Para poder vivir la fe con intensidad, gozo y alegría propongo, en primer lugar, que la fe –
que es un don– también sea un mandato. La fe se cultiva como se cultiva una amistad; las amistades
que no se cultivan se enfrían y se pierden, por lo que la fe es como un tesoro precioso que debemos
guardar y que no queremos perder porque estamos convencidos de que ser creyentes es lo mejor que
nos ha pasado y que desde la fe valoro mucho más a mi marido o a mis hijos, o ser soltero. Es decir,
con fe, todo lo que tengo cobra para mí una nueva dimensión, una nueva profundidad, Y puedo
perder todo, pero no el don de la fe.
En segundo lugar, es esencial mantener la vida de oración. Cristo se ha convertido en un
personaje frío y distante, y hemos perdido el cuerpo a cuerpo con el Señor. Por eso tenemos que
recuperar esa práctica de la oración. Decía santa Teresa de Jesús que no consiste más que en tratar
de amistad con aquel que sabemos que nos quiere. La oración es charlar, contar, compartir,
descansar, contemplar... Si dedicáramos la mitad de nuestro tiempo a cultivar nuestra amistad con
Dios, seríamos místicos; sin embargo, al pobre Dios lo tenemos sólo como el cumplimiento
dominical –porque, si no, es pecado–.
En tercer lugar, sugiero recuperar –como decía Juan Pablo II– la primacía de la gracia de
Dios. La gracia supone sobre todo un Dios que primero da y luego manda, puesto que nada te puede
pedir Dios que previamente no te haya dado, es decir, la gracia para poderlo realizar. Dios no es un
tirano que impone veinte mandamientos imposibles de cumplir.

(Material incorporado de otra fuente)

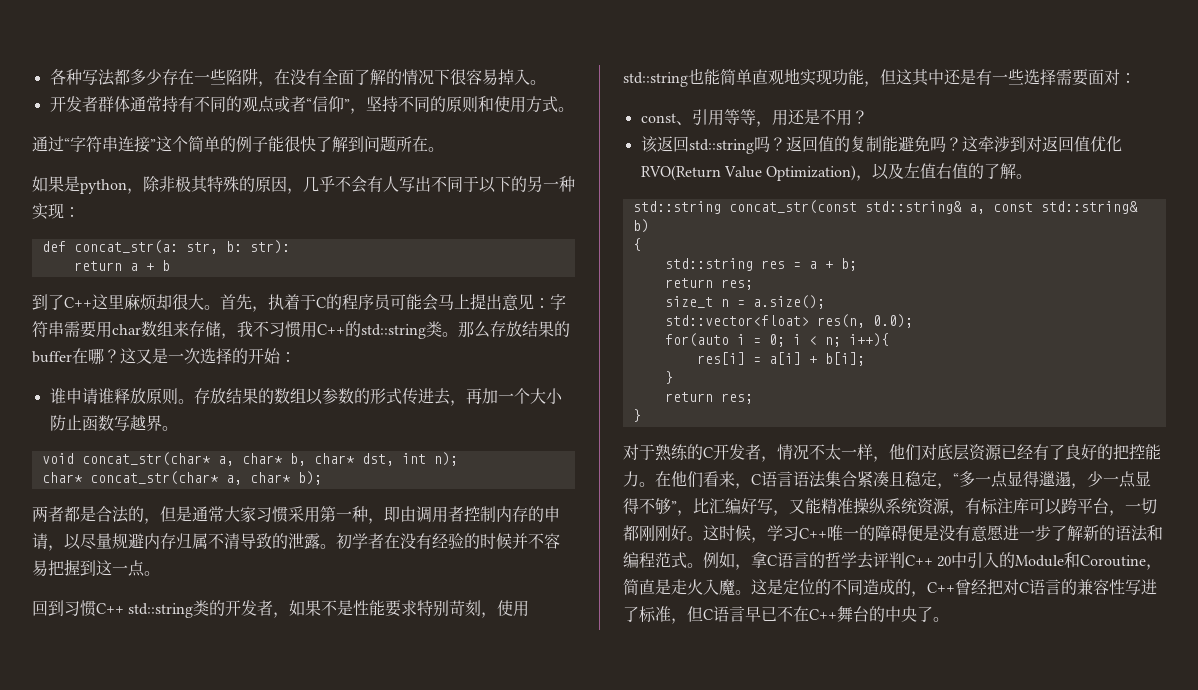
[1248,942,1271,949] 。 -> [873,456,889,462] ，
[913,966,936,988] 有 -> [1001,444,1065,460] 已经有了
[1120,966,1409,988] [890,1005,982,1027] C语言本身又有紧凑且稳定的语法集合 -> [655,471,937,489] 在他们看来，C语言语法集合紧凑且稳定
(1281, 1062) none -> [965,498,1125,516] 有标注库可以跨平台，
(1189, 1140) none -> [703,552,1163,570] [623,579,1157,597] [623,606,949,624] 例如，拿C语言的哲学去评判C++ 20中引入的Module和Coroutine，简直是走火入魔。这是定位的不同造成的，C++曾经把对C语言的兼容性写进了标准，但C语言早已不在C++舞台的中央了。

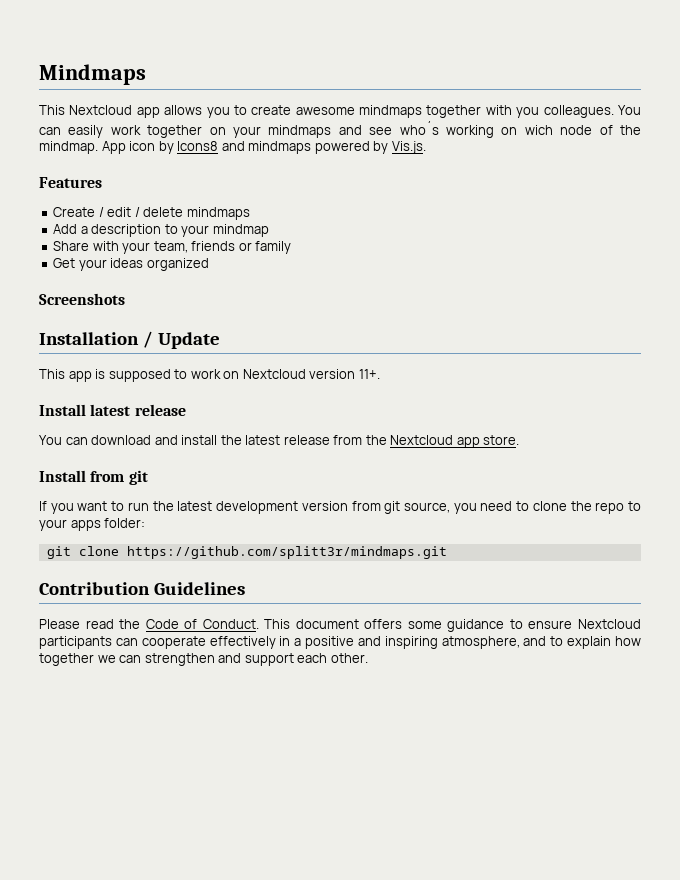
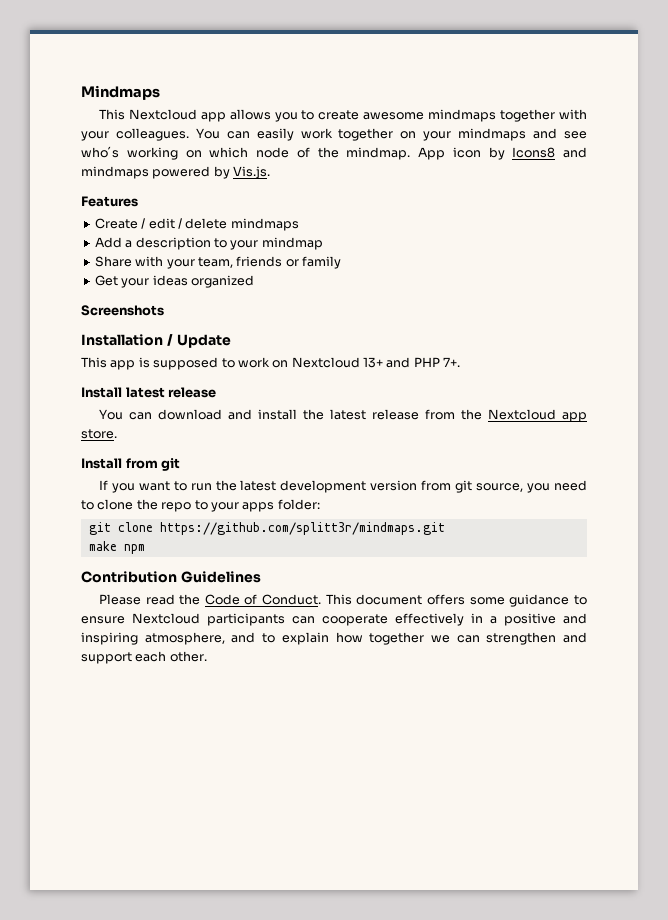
[516,107,540,118] you -> [81,131,109,141] your
[524,125,553,135] wich -> [209,147,249,158] which
[309,369,380,379] version 11+. -> [363,357,461,368] 13+ and PHP 7+.
(447, 552) none -> [88,541,145,554] // make npm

Por último, quiero invitar a superar el prejuicio que hay en la sociedad hacia la Iglesia y los
creyentes. Debemos ser conscientes de que nos van a ridiculizar y se van a reír de nosotros, de que
incluso se nos va a perseguir; hoy día hay una persecución soterrada del cristianismo, pero Jesús ya
nos advirtió: si a él, que es nuestro maestro, le hicieron aquello, qué no harán con nosotros.
Además, el cristiano es el hombre de la trascendencia, somos la gente que tiene que dar una buena
noticia: la vida no termina, sino que se transforma y continúa.